= Vicente Nieto =

Spanish general

Vicente Nieto (1769 Aranjuez – 1810 Potosí) was a Spanish general, a royalist of the Spanish American wars of independence.

==Biography==
Vicente Nieto had a long military career in Spain, fighting in the French Revolutionary Wars. He was under the command of Antonio Ricardos, during the War of the Pyrenees, which ended with the Peace of Basel.

He moved to the Americas in 1795, to the Upper Peru. He helped Joaquín del Pino to take the rule of the Viceroyalty of the Río de la Plata, and managed the military of Buenos Aires up to the government of Rafael de Sobremonte. He was appointed then governor of Potosí, but did not take office.

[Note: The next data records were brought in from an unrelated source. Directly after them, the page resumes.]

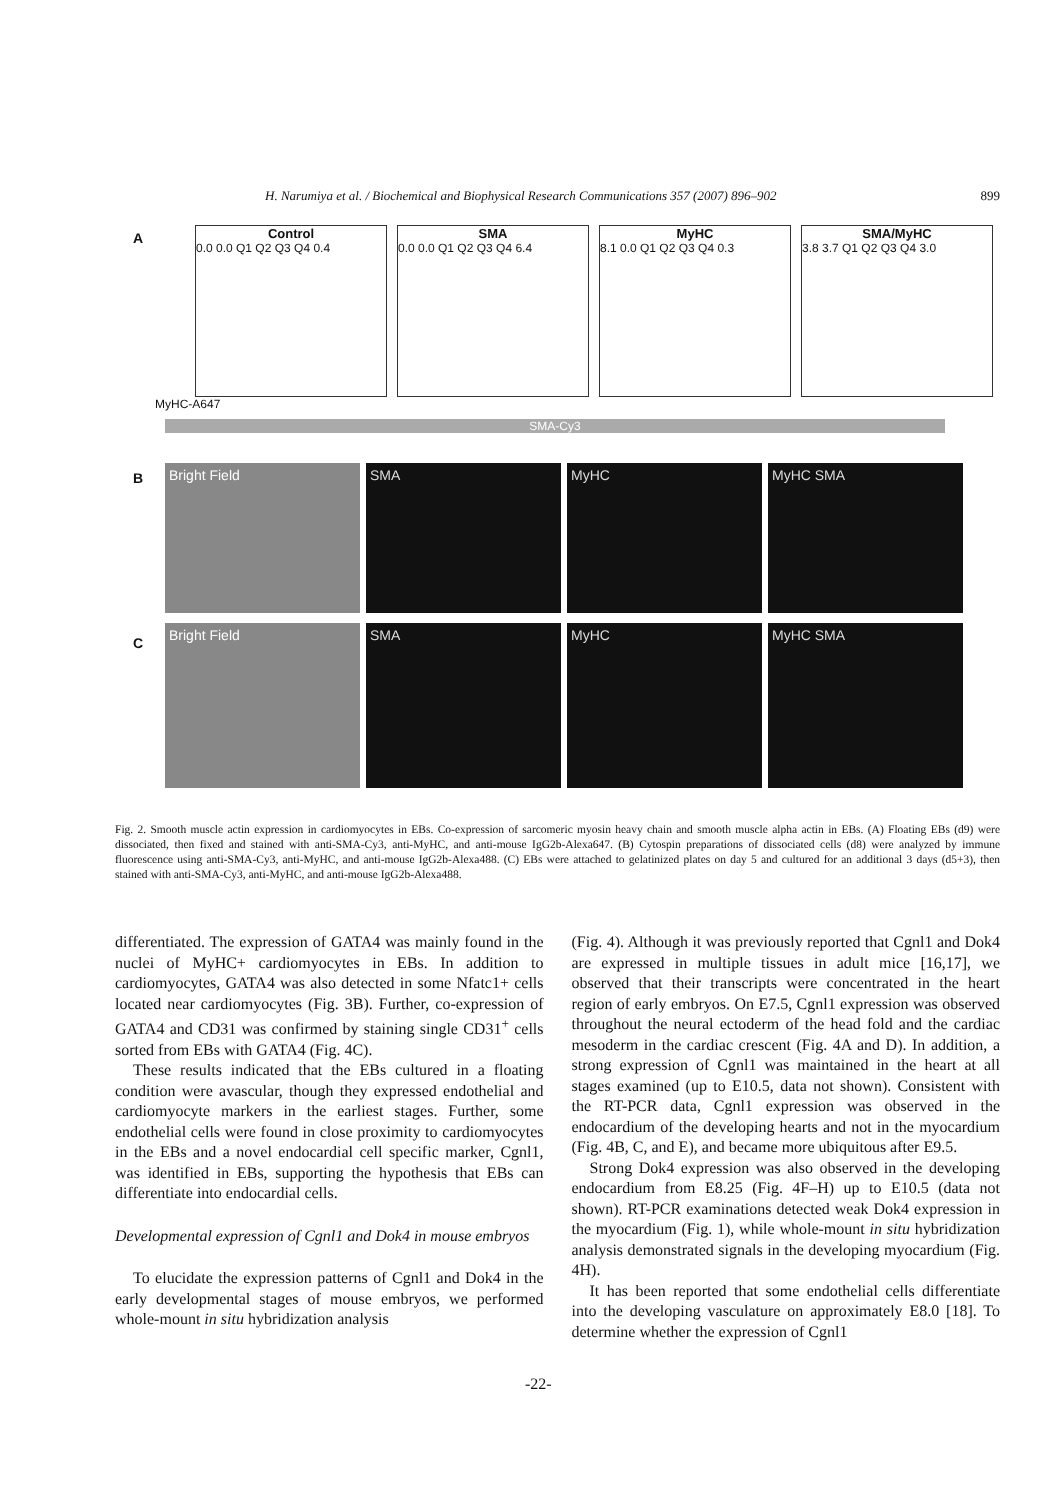H. Narumiya et al. / Biochemical and Biophysical Research Communications 357 (2007) 896–902 899
A
Control
0.0 0.0 Q1 Q2 Q3 Q4 0.4
SMA
0.0 0.0 Q1 Q2 Q3 Q4 6.4
MyHC
8.1 0.0 Q1 Q2 Q3 Q4 0.3
SMA/MyHC
3.8 3.7 Q1 Q2 Q3 Q4 3.0
MyHC-A647
SMA-Cy3
B
Bright Field SMA MyHC MyHC SMA
C
Bright Field SMA MyHC MyHC SMA
Fig. 2. Smooth muscle actin expression in cardiomyocytes in EBs. Co-expression of sarcomeric myosin heavy chain and smooth muscle alpha actin in EBs. (A) Floating EBs (d9) were dissociated, then fixed and stained with anti-SMA-Cy3, anti-MyHC, and anti-mouse IgG2b-Alexa647. (B) Cytospin preparations of dissociated cells (d8) were analyzed by immune fluorescence using anti-SMA-Cy3, anti-MyHC, and anti-mouse IgG2b-Alexa488. (C) EBs were attached to gelatinized plates on day 5 and cultured for an additional 3 days (d5+3), then stained with anti-SMA-Cy3, anti-MyHC, and anti-mouse IgG2b-Alexa488.
differentiated. The expression of GATA4 was mainly found in the nuclei of MyHC+ cardiomyocytes in EBs. In addition to cardiomyocytes, GATA4 was also detected in some Nfatc1+ cells located near cardiomyocytes (Fig. 3B). Further, co-expression of GATA4 and CD31 was confirmed by staining single CD31<sup>+</sup> cells sorted from EBs with GATA4 (Fig. 4C).
These results indicated that the EBs cultured in a floating condition were avascular, though they expressed endothelial and cardiomyocyte markers in the earliest stages. Further, some endothelial cells were found in close proximity to cardiomyocytes in the EBs and a novel endocardial cell specific marker, Cgnl1, was identified in EBs, supporting the hypothesis that EBs can differentiate into endocardial cells.
Developmental expression of Cgnl1 and Dok4 in mouse embryos
To elucidate the expression patterns of Cgnl1 and Dok4 in the early developmental stages of mouse embryos, we performed whole-mount in situ hybridization analysis
(Fig. 4). Although it was previously reported that Cgnl1 and Dok4 are expressed in multiple tissues in adult mice [16,17], we observed that their transcripts were concentrated in the heart region of early embryos. On E7.5, Cgnl1 expression was observed throughout the neural ectoderm of the head fold and the cardiac mesoderm in the cardiac crescent (Fig. 4A and D). In addition, a strong expression of Cgnl1 was maintained in the heart at all stages examined (up to E10.5, data not shown). Consistent with the RT-PCR data, Cgnl1 expression was observed in the endocardium of the developing hearts and not in the myocardium (Fig. 4B, C, and E), and became more ubiquitous after E9.5.
Strong Dok4 expression was also observed in the developing endocardium from E8.25 (Fig. 4F–H) up to E10.5 (data not shown). RT-PCR examinations detected weak Dok4 expression in the myocardium (Fig. 1), while whole-mount in situ hybridization analysis demonstrated signals in the developing myocardium (Fig. 4H).
It has been reported that some endothelial cells differentiate into the developing vasculature on approximately E8.0 [18]. To determine whether the expression of Cgnl1
-22-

He fought in the British invasions of the Río de la Plata under the command of Santiago de Liniers. He returned to Spain in 1808 because of the Peninsular War, and fought at the Battle of Medina de Rioseco. He returned to the Americas with the newly appointed viceroy Baltasar Hidalgo de Cisneros, being appointed military commander of Montevideo.

When, during the May Revolution in May 1810, the independence of Buenos Aires was declared, and a rebel army marched against upper Peru, Nieto joined General José de Córdoba and Francisco de Paula Sanz, governor of Potosí. The campaign was short, but decisive. The rebels were at first defeated at Cotagaita on 27 October and at Tupiza on 29 October, but collected their forces, and at Suipacha on 7 November they gained a complete victory, the royalist governor and the two royalist generals being made prisoners. Soon all the provinces of upper Peru pronounced for independence, and in the next month, by order of Juan José Castelli, member of the junta gubernativa, the three Spanish chiefs were shot in Potosí.